## Problem to work on
Write each entry down again precisely, skipping nothing.

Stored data
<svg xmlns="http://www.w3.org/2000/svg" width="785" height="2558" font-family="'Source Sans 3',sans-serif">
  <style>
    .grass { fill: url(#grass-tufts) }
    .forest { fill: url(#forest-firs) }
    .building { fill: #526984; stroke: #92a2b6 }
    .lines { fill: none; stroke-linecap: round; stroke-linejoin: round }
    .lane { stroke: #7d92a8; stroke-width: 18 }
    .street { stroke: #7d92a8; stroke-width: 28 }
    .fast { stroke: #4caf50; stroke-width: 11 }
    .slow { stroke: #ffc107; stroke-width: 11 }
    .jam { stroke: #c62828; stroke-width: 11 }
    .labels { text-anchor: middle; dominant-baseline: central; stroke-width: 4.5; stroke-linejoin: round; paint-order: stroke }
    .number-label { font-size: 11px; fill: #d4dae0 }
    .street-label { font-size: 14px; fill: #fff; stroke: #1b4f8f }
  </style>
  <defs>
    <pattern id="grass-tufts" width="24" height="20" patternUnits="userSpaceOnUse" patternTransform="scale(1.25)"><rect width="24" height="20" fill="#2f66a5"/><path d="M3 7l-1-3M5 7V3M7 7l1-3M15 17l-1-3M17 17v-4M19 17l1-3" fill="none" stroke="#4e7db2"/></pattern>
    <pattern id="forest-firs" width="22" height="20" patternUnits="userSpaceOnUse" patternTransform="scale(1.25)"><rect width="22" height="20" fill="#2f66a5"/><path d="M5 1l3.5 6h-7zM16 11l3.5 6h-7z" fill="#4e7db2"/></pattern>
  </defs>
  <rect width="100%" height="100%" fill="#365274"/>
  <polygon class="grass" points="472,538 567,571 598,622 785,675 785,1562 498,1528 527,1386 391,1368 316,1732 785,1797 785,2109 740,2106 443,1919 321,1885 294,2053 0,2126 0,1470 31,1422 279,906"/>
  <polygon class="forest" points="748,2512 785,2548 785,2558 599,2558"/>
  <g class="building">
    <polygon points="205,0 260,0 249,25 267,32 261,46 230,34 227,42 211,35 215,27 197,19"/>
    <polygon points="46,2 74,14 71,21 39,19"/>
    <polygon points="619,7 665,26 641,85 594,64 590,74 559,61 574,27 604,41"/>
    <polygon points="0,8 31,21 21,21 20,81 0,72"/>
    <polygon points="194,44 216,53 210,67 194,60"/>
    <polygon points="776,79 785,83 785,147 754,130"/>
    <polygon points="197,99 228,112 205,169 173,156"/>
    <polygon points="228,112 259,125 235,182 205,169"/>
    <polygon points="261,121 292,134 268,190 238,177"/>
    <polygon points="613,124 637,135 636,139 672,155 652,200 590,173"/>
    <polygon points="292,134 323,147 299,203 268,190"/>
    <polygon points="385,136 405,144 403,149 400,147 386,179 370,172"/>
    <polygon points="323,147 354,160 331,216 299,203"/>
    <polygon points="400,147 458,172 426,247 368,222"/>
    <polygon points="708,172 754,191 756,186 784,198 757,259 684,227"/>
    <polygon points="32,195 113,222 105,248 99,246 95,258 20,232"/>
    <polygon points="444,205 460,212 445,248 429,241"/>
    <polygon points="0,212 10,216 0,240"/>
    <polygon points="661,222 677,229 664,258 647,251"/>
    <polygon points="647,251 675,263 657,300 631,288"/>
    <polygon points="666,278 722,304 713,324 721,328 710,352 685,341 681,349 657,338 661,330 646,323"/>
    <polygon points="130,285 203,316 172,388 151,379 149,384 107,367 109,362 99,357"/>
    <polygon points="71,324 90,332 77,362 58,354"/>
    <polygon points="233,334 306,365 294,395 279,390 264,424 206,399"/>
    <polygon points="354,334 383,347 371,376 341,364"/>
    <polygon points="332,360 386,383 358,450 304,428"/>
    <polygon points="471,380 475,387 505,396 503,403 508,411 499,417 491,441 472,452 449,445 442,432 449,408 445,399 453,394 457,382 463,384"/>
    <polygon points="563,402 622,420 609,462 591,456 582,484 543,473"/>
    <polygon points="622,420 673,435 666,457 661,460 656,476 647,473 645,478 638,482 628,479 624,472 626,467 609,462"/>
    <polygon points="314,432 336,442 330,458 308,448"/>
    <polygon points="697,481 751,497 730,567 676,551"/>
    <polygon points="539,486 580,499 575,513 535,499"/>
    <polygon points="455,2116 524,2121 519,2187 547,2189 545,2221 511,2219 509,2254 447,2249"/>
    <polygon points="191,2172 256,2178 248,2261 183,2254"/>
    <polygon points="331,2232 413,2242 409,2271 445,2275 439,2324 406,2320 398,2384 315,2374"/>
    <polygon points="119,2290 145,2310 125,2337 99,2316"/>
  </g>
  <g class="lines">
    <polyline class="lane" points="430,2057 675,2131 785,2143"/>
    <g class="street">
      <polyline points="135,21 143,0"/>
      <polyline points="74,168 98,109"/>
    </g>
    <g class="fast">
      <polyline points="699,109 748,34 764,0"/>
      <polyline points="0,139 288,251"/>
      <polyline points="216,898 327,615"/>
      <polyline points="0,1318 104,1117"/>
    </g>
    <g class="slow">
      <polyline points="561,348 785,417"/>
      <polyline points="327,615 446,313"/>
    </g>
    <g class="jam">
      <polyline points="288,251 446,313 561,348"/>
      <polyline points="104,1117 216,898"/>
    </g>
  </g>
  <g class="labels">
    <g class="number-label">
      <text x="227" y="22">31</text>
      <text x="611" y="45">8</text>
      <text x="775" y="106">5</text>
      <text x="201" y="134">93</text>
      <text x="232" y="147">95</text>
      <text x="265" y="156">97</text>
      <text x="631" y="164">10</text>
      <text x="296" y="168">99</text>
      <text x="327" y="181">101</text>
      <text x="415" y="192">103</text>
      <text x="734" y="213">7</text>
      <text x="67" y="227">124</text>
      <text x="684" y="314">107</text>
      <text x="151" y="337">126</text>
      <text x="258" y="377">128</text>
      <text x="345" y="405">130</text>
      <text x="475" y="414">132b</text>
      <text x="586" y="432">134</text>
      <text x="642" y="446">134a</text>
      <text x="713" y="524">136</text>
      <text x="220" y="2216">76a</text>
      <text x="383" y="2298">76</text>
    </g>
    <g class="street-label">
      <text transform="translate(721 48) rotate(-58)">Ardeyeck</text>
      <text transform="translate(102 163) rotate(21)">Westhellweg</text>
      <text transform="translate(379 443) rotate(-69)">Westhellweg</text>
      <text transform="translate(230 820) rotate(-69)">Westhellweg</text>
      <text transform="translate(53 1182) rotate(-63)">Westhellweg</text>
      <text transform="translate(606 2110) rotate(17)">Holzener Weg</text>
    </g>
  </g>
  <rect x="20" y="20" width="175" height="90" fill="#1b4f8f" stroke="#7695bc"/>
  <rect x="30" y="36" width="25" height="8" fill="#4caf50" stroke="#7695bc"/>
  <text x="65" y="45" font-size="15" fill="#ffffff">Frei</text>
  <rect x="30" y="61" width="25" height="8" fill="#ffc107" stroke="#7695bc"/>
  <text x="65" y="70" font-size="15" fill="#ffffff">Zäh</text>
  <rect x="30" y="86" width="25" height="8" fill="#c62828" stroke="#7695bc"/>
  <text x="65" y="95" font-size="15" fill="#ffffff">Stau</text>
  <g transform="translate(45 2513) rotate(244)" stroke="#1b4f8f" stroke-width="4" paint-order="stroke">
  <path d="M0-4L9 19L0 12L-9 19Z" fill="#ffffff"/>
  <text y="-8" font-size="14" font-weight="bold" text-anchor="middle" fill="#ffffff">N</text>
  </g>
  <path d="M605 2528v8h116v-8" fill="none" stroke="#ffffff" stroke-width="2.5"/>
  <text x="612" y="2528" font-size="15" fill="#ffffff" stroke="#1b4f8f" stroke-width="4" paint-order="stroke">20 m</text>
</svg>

## The answer
<svg xmlns="http://www.w3.org/2000/svg" width="785" height="2558" font-family="'Source Sans 3',sans-serif">
  <style>
    .grass { fill: url(#grass-tufts) }
    .forest { fill: url(#forest-firs) }
    .building { fill: #526984; stroke: #92a2b6 }
    .lines { fill: none; stroke-linecap: round; stroke-linejoin: round }
    .lane { stroke: #7d92a8; stroke-width: 18 }
    .street { stroke: #7d92a8; stroke-width: 28 }
    .fast { stroke: #4caf50; stroke-width: 11 }
    .slow { stroke: #ffc107; stroke-width: 11 }
    .jam { stroke: #c62828; stroke-width: 11 }
    .labels { text-anchor: middle; dominant-baseline: central; stroke-width: 4.5; stroke-linejoin: round; paint-order: stroke }
    .number-label { font-size: 11px; fill: #d4dae0 }
    .street-label { font-size: 14px; fill: #fff; stroke: #1b4f8f }
  </style>
  <defs>
    <pattern id="grass-tufts" width="24" height="20" patternUnits="userSpaceOnUse" patternTransform="scale(1.25)"><rect width="24" height="20" fill="#2f66a5"/><path d="M3 7l-1-3M5 7V3M7 7l1-3M15 17l-1-3M17 17v-4M19 17l1-3" fill="none" stroke="#4e7db2"/></pattern>
    <pattern id="forest-firs" width="22" height="20" patternUnits="userSpaceOnUse" patternTransform="scale(1.25)"><rect width="22" height="20" fill="#2f66a5"/><path d="M5 1l3.5 6h-7zM16 11l3.5 6h-7z" fill="#4e7db2"/></pattern>
  </defs>
  <rect width="100%" height="100%" fill="#365274"/>
  <polygon class="grass" points="472,538 567,571 598,622 785,675 785,1562 498,1528 527,1386 391,1368 316,1732 785,1797 785,2109 740,2106 443,1919 321,1885 294,2053 0,2126 0,1470 31,1422 279,906"/>
  <polygon class="forest" points="748,2512 785,2548 785,2558 599,2558"/>
  <g class="building">
    <polygon points="205,0 260,0 249,25 267,32 261,46 230,34 227,42 211,35 215,27 197,19"/>
    <polygon points="46,2 74,14 71,21 39,19"/>
    <polygon points="619,7 665,26 641,85 594,64 590,74 559,61 574,27 604,41"/>
    <polygon points="0,8 31,21 21,21 20,81 0,72"/>
    <polygon points="194,44 216,53 210,67 194,60"/>
    <polygon points="776,79 785,83 785,147 754,130"/>
    <polygon points="197,99 228,112 205,169 173,156"/>
    <polygon points="228,112 259,125 235,182 205,169"/>
    <polygon points="261,121 292,134 268,190 238,177"/>
    <polygon points="613,124 637,135 636,139 672,155 652,200 590,173"/>
    <polygon points="292,134 323,147 299,203 268,190"/>
    <polygon points="385,136 405,144 403,149 400,147 386,179 370,172"/>
    <polygon points="323,147 354,160 331,216 299,203"/>
    <polygon points="400,147 458,172 426,247 368,222"/>
    <polygon points="708,172 754,191 756,186 784,198 757,259 684,227"/>
    <polygon points="32,195 113,222 105,248 99,246 95,258 20,232"/>
    <polygon points="444,205 460,212 445,248 429,241"/>
    <polygon points="0,212 10,216 0,240"/>
    <polygon points="661,222 677,229 664,258 647,251"/>
    <polygon points="647,251 675,263 657,300 631,288"/>
    <polygon points="666,278 722,304 713,324 721,328 710,352 685,341 681,349 657,338 661,330 646,323"/>
    <polygon points="130,285 203,316 172,388 151,379 149,384 107,367 109,362 99,357"/>
    <polygon points="71,324 90,332 77,362 58,354"/>
    <polygon points="233,334 306,365 294,395 279,390 264,424 206,399"/>
    <polygon points="354,334 383,347 371,376 341,364"/>
    <polygon points="332,360 386,383 358,450 304,428"/>
    <polygon points="471,380 475,387 505,396 503,403 508,411 499,417 491,441 472,452 449,445 442,432 449,408 445,399 453,394 457,382 463,384"/>
    <polygon points="563,402 622,420 609,462 591,456 582,484 543,473"/>
    <polygon points="622,420 673,435 666,457 661,460 656,476 647,473 645,478 638,482 628,479 624,472 626,467 609,462"/>
    <polygon points="314,432 336,442 330,458 308,448"/>
    <polygon points="697,481 751,497 730,567 676,551"/>
    <polygon points="539,486 580,499 575,513 535,499"/>
    <polygon points="455,2116 524,2121 519,2187 547,2189 545,2221 511,2219 509,2254 447,2249"/>
    <polygon points="191,2172 256,2178 248,2261 183,2254"/>
    <polygon points="331,2232 413,2242 409,2271 445,2275 439,2324 406,2320 398,2384 315,2374"/>
    <polygon points="119,2290 145,2310 125,2337 99,2316"/>
  </g>
  <g class="lines">
    <polyline class="lane" points="430,2057 675,2131 785,2143"/>
    <g class="street">
      <polyline points="135,21 143,0"/>
      <polyline points="74,168 98,109"/>
    </g>
    <g class="fast">
      <polyline points="699,109 748,34 764,0"/>
      <polyline points="0,139 288,251"/>
      <polyline points="216,898 327,615"/>
      <polyline points="0,1318 104,1117"/>
    </g>
    <g class="slow">
      <polyline points="561,348 785,417"/>
      <polyline points="327,615 446,313"/>
    </g>
    <g class="jam">
      <polyline points="288,251 446,313 561,348"/>
      <polyline points="104,1117 216,898"/>
    </g>
  </g>
  <g class="labels">
    <g class="number-label">
      <text x="227" y="22">31</text>
      <text x="611" y="45">8</text>
      <text x="775" y="106">5</text>
      <text x="201" y="134">93</text>
      <text x="232" y="147">95</text>
      <text x="265" y="156">97</text>
      <text x="631" y="164">10</text>
      <text x="296" y="168">99</text>
      <text x="327" y="181">101</text>
      <text x="415" y="192">103</text>
      <text x="734" y="213">7</text>
      <text x="67" y="227">124</text>
      <text x="684" y="314">107</text>
      <text x="151" y="337">126</text>
      <text x="258" y="377">128</text>
      <text x="345" y="405">130</text>
      <text x="475" y="414">132b</text>
      <text x="586" y="432">134</text>
      <text x="642" y="446">134a</text>
      <text x="713" y="524">136</text>
      <text x="220" y="2216">76a</text>
      <text x="383" y="2298">76</text>
    </g>
    <g class="street-label">
      <text transform="translate(721 48) rotate(-58)">Ardeyeck</text>
      <text transform="translate(102 163) rotate(21)">Westhellweg</text>
      <text transform="translate(379 443) rotate(-69)">Westhellweg</text>
      <text transform="translate(230 820) rotate(-69)">Westhellweg</text>
      <text transform="translate(53 1182) rotate(-63)">Westhellweg</text>
      <text transform="translate(606 2110) rotate(17)">Holzener Weg</text>
    </g>
  </g>
  <rect x="20" y="20" width="175" height="90" fill="#1b4f8f" stroke="#7695bc"/>
  <rect x="30" y="36" width="25" height="8" fill="#4caf50" stroke="#7695bc"/>
  <text x="65" y="45" font-size="15" fill="#ffffff">Frei</text>
  <rect x="30" y="61" width="25" height="8" fill="#ffc107" stroke="#7695bc"/>
  <text x="65" y="70" font-size="15" fill="#ffffff">Zäh</text>
  <rect x="30" y="86" width="25" height="8" fill="#c62828" stroke="#7695bc"/>
  <text x="65" y="95" font-size="15" fill="#ffffff">Stau</text>
  <g transform="translate(45 2513) rotate(244)" stroke="#1b4f8f" stroke-width="4" paint-order="stroke">
  <path d="M0-4L9 19L0 12L-9 19Z" fill="#ffffff"/>
  <text y="-8" font-size="14" font-weight="bold" text-anchor="middle" fill="#ffffff">N</text>
  </g>
  <path d="M605 2528v8h116v-8" fill="none" stroke="#ffffff" stroke-width="2.5"/>
  <text x="612" y="2528" font-size="15" fill="#ffffff" stroke="#1b4f8f" stroke-width="4" paint-order="stroke">20 m</text>
</svg>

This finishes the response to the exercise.